Мы распрощались с Лавкрафтом и Симурхом, оставив их на дороге к Белому Ирему. Миша с Сасыком, уверена, уже давно заждались нас…
— А он не умрет? — спросила я джиннию.
— Нет, Белый Ирем стоит обособленно от мира живых и мира мертвых.
— Может, мне тоже после смерти попробовать перебраться к вам? Не идеал, разумеется, но зато заранее знаешь, к чему готовиться…
Акиса покосилась на меня с подозрительным интересом. А эпилятор, гордо сидевший у нее на плече, как будто этот взгляд скопировал.
— Да ладно, шутка! Я знаю, что не мне решать, но помечтать-то можно. — Я шутливо толкнула ее плечом, за что получила заклинанием в живот. И минут пять плевалась вишневыми косточками, хотя потом она сама предложила мне по глоточку мартини…
Спустя несколько дней Яман-баба решился рассказать Акисе, что был женат, и это опять добавило в моем мнении о нем очков в его пользу. Джинния побушевала, но недолго, она отходчивая. Чародей заранее предупредил нас с Мишей, и мы просто дня три к ним не заходили. Правда, если бы он ей не сказал, она бы сама узнала, от джиннии ничего не скроешь… надолго, было бы только хуже. Так что в нем мог говорить и инстинкт самосохранения. Само собой, я просто надеюсь, что не только это, а еще и любовь и благородство, достойные моей самой лучшей подруги…
Поздним вечером мы сидели с Мишей на скамейке во дворе уехавшего Мишиного сослуживца, оставив Акису с Яман-бабой наедине в квартире, нам и самим хотелось побыть вдвоем. Мы забыли обо всем на свете. Тихий закат, любимый город, романтика и самые светлые надежды…
Как вдруг я вернулась на землю, почувствовав, что ко мне на колени плюхнулось что-то холодное и скользкое.
— Жаба! — разглядев, закричала я, мигом скидывая ее на асфальт.

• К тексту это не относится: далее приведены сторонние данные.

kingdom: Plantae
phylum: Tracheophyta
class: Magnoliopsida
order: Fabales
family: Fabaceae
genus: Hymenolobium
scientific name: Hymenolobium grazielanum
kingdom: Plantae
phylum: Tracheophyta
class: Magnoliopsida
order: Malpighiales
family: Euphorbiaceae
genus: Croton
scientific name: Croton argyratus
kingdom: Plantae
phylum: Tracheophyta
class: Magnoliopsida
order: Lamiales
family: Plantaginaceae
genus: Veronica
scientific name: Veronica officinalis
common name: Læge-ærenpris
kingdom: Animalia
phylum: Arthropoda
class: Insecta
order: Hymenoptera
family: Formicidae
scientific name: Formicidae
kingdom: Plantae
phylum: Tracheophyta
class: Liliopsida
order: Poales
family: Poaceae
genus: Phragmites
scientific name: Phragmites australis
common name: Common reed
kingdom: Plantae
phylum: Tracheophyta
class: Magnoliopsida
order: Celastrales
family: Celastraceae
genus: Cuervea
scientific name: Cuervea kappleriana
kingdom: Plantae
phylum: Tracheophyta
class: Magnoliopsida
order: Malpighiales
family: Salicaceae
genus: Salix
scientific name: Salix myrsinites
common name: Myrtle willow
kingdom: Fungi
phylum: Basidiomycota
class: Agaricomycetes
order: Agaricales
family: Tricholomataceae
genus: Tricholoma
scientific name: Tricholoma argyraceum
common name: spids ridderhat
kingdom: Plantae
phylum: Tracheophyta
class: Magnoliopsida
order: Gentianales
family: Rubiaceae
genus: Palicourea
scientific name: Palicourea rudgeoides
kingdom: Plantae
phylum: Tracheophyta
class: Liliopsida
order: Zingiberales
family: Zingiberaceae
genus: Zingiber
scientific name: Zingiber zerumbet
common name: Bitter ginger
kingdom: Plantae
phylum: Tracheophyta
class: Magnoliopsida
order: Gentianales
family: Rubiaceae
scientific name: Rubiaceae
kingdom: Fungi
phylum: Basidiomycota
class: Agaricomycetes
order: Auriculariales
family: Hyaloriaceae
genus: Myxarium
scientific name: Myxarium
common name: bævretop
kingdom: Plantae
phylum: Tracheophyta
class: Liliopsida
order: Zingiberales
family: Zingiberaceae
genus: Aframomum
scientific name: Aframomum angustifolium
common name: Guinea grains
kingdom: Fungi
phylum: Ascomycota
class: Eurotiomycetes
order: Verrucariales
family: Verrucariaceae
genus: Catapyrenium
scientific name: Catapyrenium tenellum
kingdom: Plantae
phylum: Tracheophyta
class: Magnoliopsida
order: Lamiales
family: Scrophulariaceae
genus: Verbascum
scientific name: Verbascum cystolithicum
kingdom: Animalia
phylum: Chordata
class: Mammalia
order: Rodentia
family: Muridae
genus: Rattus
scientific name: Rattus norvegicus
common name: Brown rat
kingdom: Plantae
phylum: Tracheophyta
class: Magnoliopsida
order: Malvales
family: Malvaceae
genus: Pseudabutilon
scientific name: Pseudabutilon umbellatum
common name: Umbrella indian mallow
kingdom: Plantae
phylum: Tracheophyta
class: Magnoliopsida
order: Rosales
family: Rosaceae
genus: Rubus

Она грязно выругалась и вскочила опять. Я снова ее сбросила. Кажется, это не жена Яман-бабы, и не царица, поучавшая Соломона, те явно были другого вида, так что же надо этой нахалке?
— У меня тайное послание, поэтому я хотела сказать тебе на ухо, — недовольно пробурчала она. Меня передернуло, но любопытство взяло верх. — Передайте джиннии Акисе, что ее родители живы…
В тот же миг с балкона, позабыв о конспирации, вихрем слетела Акиса, ну и слух у этих джиннов.
— О Аллах! Они живы! Живы! Я знала это! Я верила! — кричала она с сияющим лицом, бросаясь обнимать меня, Мишу и попытавшуюся, но не успевшую удрать жабу.